Thanks for making this wonderful package.
I'm trying to compute the mutual information in high-dimension but the case I am interested in is exceptionally simple and hence there may be a faster method than using the built-in function.
Specifically, I have a function $f(x_{1},\dots,x_{n})$ where $n$ is large and I would like to estimate the mutual information between the random variable $F = f(X_{1},\dots,X_{n})$ and the independent and identically distributed (iid) random variables $X_{1},\dots,X_{n}$ (so $I(F,\dots,X_{n});X_{1},\dots,X_{n})$), given a large number of samples. Given the fact that all but one variable are iid, I'm hoping the calculation simplifies dramatically.

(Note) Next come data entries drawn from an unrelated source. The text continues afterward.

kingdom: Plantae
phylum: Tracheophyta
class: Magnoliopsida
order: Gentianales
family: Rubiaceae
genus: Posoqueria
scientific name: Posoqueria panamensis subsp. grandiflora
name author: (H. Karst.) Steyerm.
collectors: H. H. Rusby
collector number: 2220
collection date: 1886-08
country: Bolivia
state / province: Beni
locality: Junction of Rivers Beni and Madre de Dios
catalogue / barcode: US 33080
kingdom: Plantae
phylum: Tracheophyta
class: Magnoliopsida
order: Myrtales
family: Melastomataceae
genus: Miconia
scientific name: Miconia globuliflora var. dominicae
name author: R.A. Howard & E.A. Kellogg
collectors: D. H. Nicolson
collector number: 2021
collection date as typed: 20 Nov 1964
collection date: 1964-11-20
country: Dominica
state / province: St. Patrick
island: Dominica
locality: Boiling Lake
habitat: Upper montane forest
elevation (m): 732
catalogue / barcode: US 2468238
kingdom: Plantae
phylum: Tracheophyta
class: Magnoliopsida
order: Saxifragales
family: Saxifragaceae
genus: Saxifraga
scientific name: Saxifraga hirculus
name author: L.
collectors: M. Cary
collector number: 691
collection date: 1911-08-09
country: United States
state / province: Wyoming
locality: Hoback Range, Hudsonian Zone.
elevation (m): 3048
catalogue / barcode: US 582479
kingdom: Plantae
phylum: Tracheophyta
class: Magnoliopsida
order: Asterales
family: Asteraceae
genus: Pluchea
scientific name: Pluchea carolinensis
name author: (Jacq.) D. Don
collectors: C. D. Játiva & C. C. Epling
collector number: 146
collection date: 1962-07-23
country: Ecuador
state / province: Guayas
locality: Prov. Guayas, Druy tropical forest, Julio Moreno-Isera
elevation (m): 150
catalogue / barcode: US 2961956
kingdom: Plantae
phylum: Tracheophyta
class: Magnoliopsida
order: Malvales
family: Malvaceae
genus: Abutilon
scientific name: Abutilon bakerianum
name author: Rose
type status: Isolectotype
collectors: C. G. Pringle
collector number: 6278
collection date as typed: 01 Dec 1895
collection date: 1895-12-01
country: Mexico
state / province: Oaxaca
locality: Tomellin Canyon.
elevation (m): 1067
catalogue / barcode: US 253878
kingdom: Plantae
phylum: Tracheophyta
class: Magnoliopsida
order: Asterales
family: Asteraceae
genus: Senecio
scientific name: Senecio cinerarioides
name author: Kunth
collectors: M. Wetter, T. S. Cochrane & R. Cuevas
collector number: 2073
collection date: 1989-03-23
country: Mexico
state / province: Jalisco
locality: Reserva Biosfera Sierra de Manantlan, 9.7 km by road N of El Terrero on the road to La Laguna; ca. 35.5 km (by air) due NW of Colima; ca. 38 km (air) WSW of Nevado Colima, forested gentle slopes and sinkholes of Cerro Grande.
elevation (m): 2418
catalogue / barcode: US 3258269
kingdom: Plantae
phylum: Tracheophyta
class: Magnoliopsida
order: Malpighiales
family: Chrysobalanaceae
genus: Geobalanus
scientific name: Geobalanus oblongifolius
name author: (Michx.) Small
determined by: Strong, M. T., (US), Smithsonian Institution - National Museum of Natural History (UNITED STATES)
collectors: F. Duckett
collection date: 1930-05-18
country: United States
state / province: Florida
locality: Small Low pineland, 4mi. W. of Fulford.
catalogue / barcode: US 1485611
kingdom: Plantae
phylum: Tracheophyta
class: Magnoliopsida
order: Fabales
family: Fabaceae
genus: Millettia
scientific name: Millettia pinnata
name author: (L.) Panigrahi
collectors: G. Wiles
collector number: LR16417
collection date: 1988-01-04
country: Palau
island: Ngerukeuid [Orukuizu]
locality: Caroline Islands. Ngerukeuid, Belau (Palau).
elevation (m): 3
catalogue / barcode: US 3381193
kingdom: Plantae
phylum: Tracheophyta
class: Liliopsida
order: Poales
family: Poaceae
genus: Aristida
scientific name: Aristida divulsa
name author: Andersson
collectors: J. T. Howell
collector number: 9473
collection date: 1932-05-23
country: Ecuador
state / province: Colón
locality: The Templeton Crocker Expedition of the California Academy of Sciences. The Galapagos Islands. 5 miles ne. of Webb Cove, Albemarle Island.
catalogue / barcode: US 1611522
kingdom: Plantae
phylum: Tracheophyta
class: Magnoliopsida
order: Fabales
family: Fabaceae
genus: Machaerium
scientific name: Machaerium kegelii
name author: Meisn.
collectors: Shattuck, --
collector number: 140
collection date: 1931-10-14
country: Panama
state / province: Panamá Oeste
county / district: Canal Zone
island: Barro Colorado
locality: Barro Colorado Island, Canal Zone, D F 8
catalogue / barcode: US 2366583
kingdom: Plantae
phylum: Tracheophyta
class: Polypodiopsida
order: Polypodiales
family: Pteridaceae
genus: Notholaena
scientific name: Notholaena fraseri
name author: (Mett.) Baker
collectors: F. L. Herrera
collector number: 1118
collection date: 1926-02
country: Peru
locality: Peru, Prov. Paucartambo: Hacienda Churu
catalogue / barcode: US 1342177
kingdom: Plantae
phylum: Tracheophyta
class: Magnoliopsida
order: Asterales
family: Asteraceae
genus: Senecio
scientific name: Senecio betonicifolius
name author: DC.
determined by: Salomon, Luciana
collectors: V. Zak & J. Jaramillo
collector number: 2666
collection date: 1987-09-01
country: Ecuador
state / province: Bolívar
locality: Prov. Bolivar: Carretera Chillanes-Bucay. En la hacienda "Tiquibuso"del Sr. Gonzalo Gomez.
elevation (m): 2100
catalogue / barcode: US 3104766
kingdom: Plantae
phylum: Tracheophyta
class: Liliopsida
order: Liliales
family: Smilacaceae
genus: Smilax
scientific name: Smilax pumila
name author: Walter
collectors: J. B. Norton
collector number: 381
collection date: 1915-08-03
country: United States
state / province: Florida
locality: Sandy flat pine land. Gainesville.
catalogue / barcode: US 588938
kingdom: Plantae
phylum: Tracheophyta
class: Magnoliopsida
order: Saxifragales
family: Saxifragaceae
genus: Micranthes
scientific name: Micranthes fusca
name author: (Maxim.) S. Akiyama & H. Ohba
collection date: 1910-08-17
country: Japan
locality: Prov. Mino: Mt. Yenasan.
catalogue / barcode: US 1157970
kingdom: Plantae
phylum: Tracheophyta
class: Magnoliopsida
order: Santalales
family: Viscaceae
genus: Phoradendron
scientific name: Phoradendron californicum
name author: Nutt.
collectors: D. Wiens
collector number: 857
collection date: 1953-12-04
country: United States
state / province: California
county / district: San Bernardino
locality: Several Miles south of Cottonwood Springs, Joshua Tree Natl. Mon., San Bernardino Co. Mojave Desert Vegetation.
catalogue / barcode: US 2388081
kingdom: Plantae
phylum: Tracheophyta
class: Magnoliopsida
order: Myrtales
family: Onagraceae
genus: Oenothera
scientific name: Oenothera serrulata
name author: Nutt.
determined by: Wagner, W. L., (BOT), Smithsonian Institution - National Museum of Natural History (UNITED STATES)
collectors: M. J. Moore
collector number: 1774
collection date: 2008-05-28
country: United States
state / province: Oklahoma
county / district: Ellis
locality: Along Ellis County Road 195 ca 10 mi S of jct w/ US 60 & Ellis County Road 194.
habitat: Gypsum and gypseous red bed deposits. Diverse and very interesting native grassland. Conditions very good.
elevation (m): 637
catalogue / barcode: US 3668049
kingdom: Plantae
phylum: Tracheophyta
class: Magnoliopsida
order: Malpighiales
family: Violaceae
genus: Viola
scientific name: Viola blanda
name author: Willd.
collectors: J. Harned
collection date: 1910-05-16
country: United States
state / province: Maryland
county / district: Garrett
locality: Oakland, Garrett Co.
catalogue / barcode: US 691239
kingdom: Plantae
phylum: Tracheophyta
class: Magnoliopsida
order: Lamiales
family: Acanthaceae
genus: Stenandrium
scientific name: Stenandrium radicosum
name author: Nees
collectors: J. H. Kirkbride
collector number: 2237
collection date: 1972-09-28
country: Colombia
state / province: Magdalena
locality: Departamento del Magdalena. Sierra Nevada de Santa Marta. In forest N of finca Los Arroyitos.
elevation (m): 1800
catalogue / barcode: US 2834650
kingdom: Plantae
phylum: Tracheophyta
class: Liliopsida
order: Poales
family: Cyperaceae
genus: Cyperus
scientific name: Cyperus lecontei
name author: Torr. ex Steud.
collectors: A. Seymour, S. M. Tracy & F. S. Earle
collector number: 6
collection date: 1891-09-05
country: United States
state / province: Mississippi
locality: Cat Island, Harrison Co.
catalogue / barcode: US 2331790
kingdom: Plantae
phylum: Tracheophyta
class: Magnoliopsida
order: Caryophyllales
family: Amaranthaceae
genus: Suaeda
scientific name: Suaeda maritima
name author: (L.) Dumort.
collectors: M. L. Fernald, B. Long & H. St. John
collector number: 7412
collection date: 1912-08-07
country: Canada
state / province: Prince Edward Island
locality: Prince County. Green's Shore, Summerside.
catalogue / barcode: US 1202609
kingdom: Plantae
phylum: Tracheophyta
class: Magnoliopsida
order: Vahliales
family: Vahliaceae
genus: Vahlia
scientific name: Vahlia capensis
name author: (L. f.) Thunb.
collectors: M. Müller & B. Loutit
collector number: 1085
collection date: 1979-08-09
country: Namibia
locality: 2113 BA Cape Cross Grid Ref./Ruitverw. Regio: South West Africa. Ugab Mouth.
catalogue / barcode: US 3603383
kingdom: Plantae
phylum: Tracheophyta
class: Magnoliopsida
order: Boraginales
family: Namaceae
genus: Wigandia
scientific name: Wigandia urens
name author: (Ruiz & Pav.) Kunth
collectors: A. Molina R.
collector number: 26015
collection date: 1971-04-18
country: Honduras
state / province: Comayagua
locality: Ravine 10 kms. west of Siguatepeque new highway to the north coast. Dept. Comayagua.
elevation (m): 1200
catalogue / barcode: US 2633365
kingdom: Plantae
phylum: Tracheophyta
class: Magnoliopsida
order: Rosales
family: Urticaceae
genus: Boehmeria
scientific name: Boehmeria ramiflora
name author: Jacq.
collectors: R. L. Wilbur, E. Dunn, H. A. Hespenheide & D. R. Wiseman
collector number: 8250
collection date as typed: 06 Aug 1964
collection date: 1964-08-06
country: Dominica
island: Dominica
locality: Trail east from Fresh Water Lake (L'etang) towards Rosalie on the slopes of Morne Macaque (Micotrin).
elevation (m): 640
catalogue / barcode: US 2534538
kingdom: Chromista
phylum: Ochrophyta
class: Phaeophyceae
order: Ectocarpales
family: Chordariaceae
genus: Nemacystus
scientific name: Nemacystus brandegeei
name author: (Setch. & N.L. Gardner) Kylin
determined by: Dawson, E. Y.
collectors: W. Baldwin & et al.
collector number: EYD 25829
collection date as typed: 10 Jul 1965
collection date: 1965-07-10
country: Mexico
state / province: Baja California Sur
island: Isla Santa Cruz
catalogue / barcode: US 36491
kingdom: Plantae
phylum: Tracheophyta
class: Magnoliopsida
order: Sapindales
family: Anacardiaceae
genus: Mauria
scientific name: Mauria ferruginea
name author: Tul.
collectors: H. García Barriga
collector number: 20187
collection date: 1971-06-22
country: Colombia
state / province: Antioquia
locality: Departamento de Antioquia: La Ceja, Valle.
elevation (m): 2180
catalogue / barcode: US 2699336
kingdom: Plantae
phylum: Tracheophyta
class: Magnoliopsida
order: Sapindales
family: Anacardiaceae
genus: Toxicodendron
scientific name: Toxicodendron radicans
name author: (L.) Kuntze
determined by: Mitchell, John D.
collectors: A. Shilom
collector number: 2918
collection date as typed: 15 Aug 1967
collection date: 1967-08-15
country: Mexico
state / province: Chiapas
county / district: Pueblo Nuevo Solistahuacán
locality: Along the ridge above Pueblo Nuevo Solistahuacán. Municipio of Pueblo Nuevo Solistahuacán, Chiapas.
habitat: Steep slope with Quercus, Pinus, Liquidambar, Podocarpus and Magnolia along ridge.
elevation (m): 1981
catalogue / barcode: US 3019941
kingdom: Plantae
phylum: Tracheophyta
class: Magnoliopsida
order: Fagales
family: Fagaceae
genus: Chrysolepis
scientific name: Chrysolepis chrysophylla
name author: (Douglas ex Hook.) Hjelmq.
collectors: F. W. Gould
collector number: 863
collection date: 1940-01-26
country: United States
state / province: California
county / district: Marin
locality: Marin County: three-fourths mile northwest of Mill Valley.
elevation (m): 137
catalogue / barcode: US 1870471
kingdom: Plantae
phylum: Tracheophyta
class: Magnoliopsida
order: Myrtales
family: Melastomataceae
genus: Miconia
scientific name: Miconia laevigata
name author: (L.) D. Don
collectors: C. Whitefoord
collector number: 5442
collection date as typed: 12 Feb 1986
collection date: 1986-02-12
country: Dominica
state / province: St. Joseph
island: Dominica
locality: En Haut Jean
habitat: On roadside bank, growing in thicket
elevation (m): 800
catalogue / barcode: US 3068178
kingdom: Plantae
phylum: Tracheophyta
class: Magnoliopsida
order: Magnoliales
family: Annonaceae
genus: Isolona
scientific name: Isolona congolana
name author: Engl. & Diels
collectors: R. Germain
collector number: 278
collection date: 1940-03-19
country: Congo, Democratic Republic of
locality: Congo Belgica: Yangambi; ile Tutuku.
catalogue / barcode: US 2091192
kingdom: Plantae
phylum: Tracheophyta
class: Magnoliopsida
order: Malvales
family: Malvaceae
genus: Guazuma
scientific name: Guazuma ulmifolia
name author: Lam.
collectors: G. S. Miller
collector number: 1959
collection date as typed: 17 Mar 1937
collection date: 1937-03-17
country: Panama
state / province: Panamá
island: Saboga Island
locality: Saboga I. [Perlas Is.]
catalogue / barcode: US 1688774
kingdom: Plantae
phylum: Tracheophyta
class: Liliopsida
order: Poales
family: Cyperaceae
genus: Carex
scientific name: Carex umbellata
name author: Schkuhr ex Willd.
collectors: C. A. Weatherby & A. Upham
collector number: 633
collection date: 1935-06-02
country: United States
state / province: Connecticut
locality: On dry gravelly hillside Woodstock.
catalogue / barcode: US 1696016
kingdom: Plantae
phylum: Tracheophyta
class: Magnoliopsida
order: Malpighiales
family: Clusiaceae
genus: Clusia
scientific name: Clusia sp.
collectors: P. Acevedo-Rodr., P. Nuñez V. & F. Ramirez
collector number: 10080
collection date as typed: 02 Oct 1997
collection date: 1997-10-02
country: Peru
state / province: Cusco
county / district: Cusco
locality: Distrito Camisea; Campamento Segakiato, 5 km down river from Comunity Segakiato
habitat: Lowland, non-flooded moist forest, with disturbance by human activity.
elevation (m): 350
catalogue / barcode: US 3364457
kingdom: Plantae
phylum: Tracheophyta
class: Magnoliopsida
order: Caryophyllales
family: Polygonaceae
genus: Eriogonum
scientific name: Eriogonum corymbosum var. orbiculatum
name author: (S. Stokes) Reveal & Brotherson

The documentation has a comment which is rather suggestive but I confess I don't really understand what is being said:
"On the other hand, in high-dimensions, KDTree’s are not very good, and you might be reduced to the speed of brute force $N^2$ search for nearest neighbors. If $N$ is too big, I recommend using multiple, random, small subsets of points ($N′ << N$) to estimate entropies, then average over them."
If I have $N$ samples of the form ${F, X_{1},\dots, X_{n} }{i}$, where $i$ runs from 1 to $N$, is this just saying that one should take a subset $M < N$ of these samples and compute the mutual information, do this multiple times, and then average them? Or is it saying to somehow construct the mutual information by some averaging of lower dimension samples ${F, X{1},\dots, X_{m} }_{i}$, where $m < n$. If the former, then why is this advantageous to using the built-in method? If the latter, then how exactly does this work?
However, this question about the documentation may not be relevant. Perhaps there is a more direct way of answering my primary question.
Thanks again for the wonderful code!